One of the other collectors happened to mention it was their birthday that day and were given tickets to see the play. Heaven knows why I piped up and said it was mine as well and I only have this sketch. But I did. She was signing it at the time and wrote this message on it.
A superb revival of Alan Ayckbourne’s Absent Friends, a comedy about bereavement and the death of love was staged at the Harold Pinter Theatre in London during the spring of 2012. Directed by Jeremy Herrin, the critically-acclaimed production had a stellar cast in alphabetical order, David Armand, Elizabeth Berrington, Katherine Parkinson, Steffan Rhodri, Reece Sheersmith and Kara Tointon – all of whom signed my sketch.
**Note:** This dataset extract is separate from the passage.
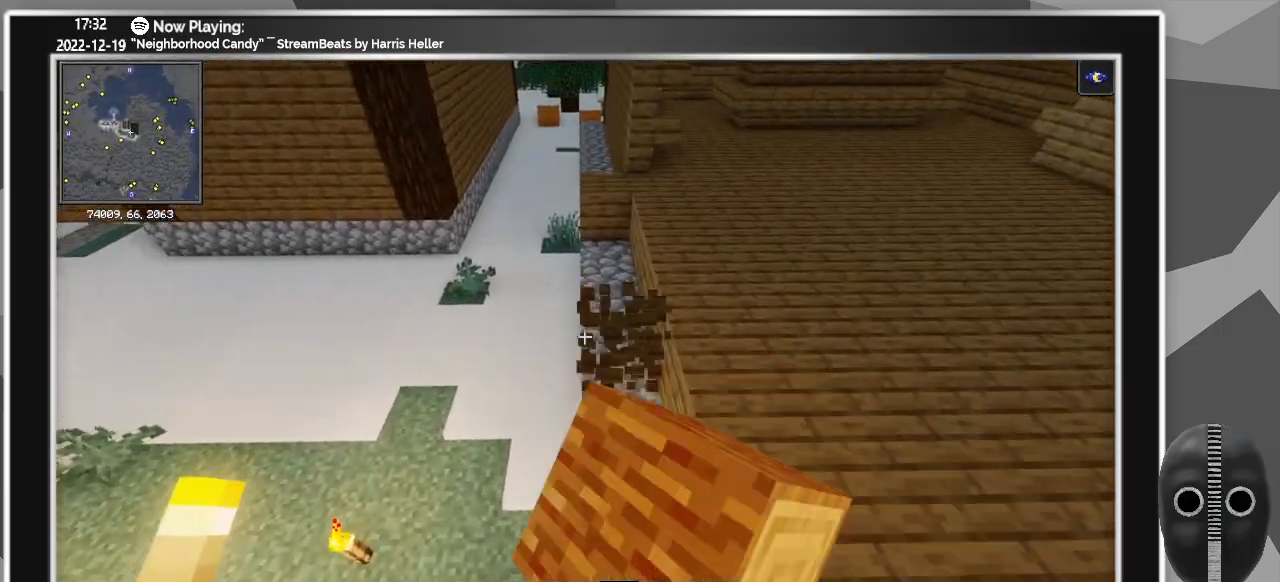
{"keys": ["w"], "mouse": ["left"], "events": [[33, "w", "down"], [500, "mouse_left", "down"]]}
Usually with larger casts it takes a few visits to the stage door to complete the set, but on this occasion the ‘graph god was smiling and as they all arrived for a saturday matinée on a sunny mid-april afternoon, one at a time in perfect procession, my mission was accomplished.
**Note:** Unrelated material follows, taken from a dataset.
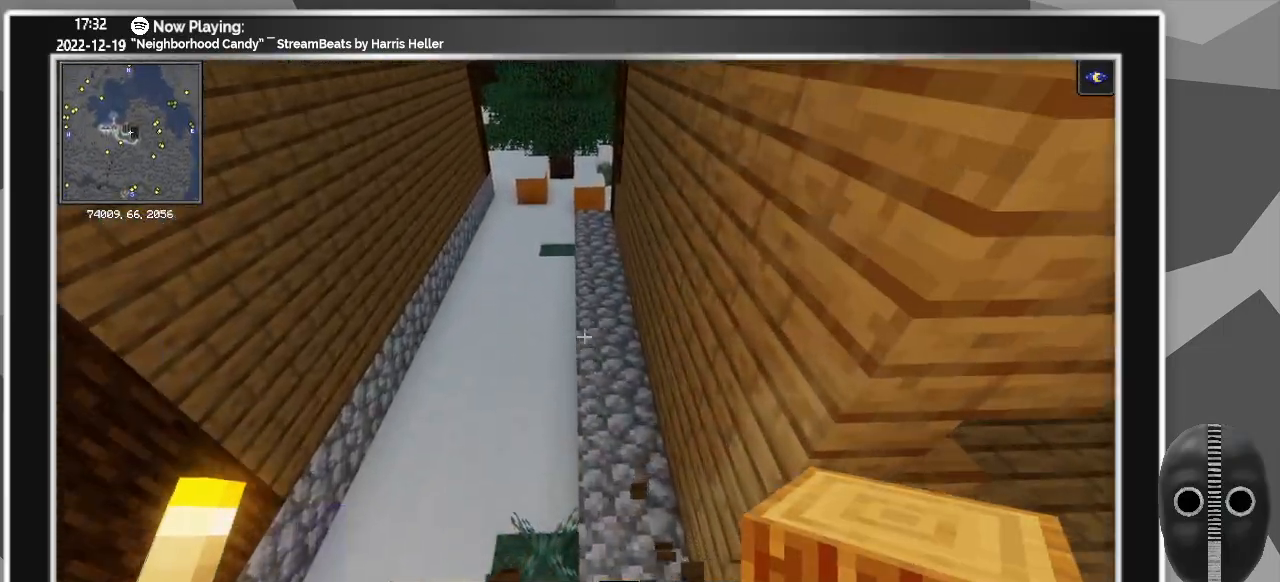
{"keys": ["w"], "mouse": [], "events": []}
The Chichester production of George Bernard Shaw’s greatest play Pygmalion, transferred to London’s West End for a three month season at the Garrick Theatre in the Summer of 2011.
New cast member Kara Tointon, previously know for Eastenders and winning Strictly Come Dancing made a terrific West End stage debut as the cockney guttersnipe Eliza Doolittle, who transforms from torturing innocent vowels into a toff with a posh elocution when becoming the subject of a bet between Professor of Phonetics and confirmed bachelor Henry Higgins and a fellow linguist .
Rupert Everett reprised the role of his devilish and unconventional Higgins from Chichester.
Described by the Guardian as “two hours of continuous laughter,” this beautifully crafted and charmingly English play was Ayckbourn’s first great West End success, opening at the Duke of York’s in 1967. Its theme of middle class marital misery and the mistaken identity gag became his speciality.
Greg (Bennett) and Ginny (Tointon) only met a month ago, but he has made up his mind that she’s the one for him. She tells him that she’s off for a weekend at her parents. He finds a scribbled address and decides to surprise her and ask her father for his daughter’s hand.
Sheila (Kendal) and Philip (Coy) are enjoying a peaceful Sunday morning breakfast interrupted by the two visitors. The only thing – they’re not Ginny’s parents…
All four cast members are a delight, on and off the stage. They happily signed my sketch after Friday night’s performance.